### Excerpt provided:
[Start of Attachment]

Relevant Stackoverflow questions and Google search results seem to be about checking "if any value is NaN" or "which values in a DataFrame"
There must be a clean way to check if a given value is NaN?
You can use the inate property that NaN != NaN
so a == a will return False if a is NaN
This will work even for strings
Example:
In[52]:
s = pd.Series([1, np.NaN, '', 1.0])
s
Out[52]:
0 1
1 NaN
2
3 1
dtype: object
for val in s:
print(val==val)
True
False
True
True
This can be done in a vectorised manner:
In[54]:
s==s
Out[54]:
0 True
1 False
2 True
3 True
dtype: bool
but you can still use the method isnull on the whole series:
In[55]:
s.isnull()
Out[55]:
0 False
1 True
2 False
3 False
dtype: bool
UPDATE
As noted by #piRSquared if you compare None==None this will return True but pd.isnull will return True so depending on whether you want to treat None as NaN you can still use == for comparison or pd.isnull if you want to treat None as NaN
Pandas has isnull, notnull, isna, and notna
These functions work for arrays or scalars.

[End of Attachment]

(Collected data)
[Start of Attachment]

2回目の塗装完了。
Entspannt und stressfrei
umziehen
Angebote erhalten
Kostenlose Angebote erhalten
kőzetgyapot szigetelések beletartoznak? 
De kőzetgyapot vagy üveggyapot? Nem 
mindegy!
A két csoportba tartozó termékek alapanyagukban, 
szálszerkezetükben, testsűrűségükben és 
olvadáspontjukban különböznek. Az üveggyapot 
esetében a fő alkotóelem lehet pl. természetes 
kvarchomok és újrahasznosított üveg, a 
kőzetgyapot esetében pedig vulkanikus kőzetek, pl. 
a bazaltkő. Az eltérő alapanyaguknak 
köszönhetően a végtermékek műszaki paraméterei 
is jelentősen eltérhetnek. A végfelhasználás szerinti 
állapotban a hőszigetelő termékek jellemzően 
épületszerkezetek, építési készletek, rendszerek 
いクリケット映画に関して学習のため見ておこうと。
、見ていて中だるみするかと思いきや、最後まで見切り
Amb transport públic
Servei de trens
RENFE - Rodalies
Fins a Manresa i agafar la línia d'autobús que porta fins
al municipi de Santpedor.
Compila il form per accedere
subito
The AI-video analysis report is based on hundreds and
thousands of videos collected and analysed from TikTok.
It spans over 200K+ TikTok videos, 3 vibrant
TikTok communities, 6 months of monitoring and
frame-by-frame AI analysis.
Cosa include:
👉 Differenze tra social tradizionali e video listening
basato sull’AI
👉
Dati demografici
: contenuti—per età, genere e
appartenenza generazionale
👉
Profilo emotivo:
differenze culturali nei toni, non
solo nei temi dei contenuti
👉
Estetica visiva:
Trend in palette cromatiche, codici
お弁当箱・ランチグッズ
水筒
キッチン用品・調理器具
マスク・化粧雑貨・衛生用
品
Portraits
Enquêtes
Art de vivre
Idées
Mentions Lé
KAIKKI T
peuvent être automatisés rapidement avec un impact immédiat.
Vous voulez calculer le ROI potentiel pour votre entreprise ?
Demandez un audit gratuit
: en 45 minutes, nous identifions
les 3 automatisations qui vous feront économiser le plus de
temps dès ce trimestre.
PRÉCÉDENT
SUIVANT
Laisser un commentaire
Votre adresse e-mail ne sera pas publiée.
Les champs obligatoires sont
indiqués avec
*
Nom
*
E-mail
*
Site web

[End of Attachment]

### Work order 1:
Please say whether each statement below agrees with the thread on checking for NaN in pandas, answering yes or no and quoting the deciding words of the thread.
(a) The comparison a == a returns False when a is NaN.
(b) The val==val check does not work for strings.
(c) The functions isnull, notnull, isna, and notna work only on arrays.
### Work order 2:
Answer these questions from the thread on checking for NaN in pandas.
(a) What dtype is shown for the Series s in Out[52]?
(b) What value does s.isnull() give at index 1?
(c) Which four functions does the thread say pandas has?
### Work order 3:
Continue the thread on checking for NaN in pandas from the point where it stops.

### Written answer 1:
(a) Yes: "so a == a will return False if a is NaN"
(b) No: "This will work even for strings"
(c) No: "These functions work for arrays or scalars."

### Written answer 2:
(a) object
(b) True
(c) isnull, notnull, isna, and notna

### Written answer 3:
Setup
a = np.array([[1, np.nan],
[None, '2']])
Pandas functions
pd.isna(a)
# same as
# pd.isnull(a)
array([[False, True],
[ True, False]])
pd.notnull(a)
# same as
# pd.notna(a)
array([[ True, False],
[False, True]])
DataFrame (or Series) methods
b = pd.DataFrame(a)
b.isnull()
# same as
# b.isna()
0 1
0 False True
1 True False
b.notna()
# same as
# b.notnull()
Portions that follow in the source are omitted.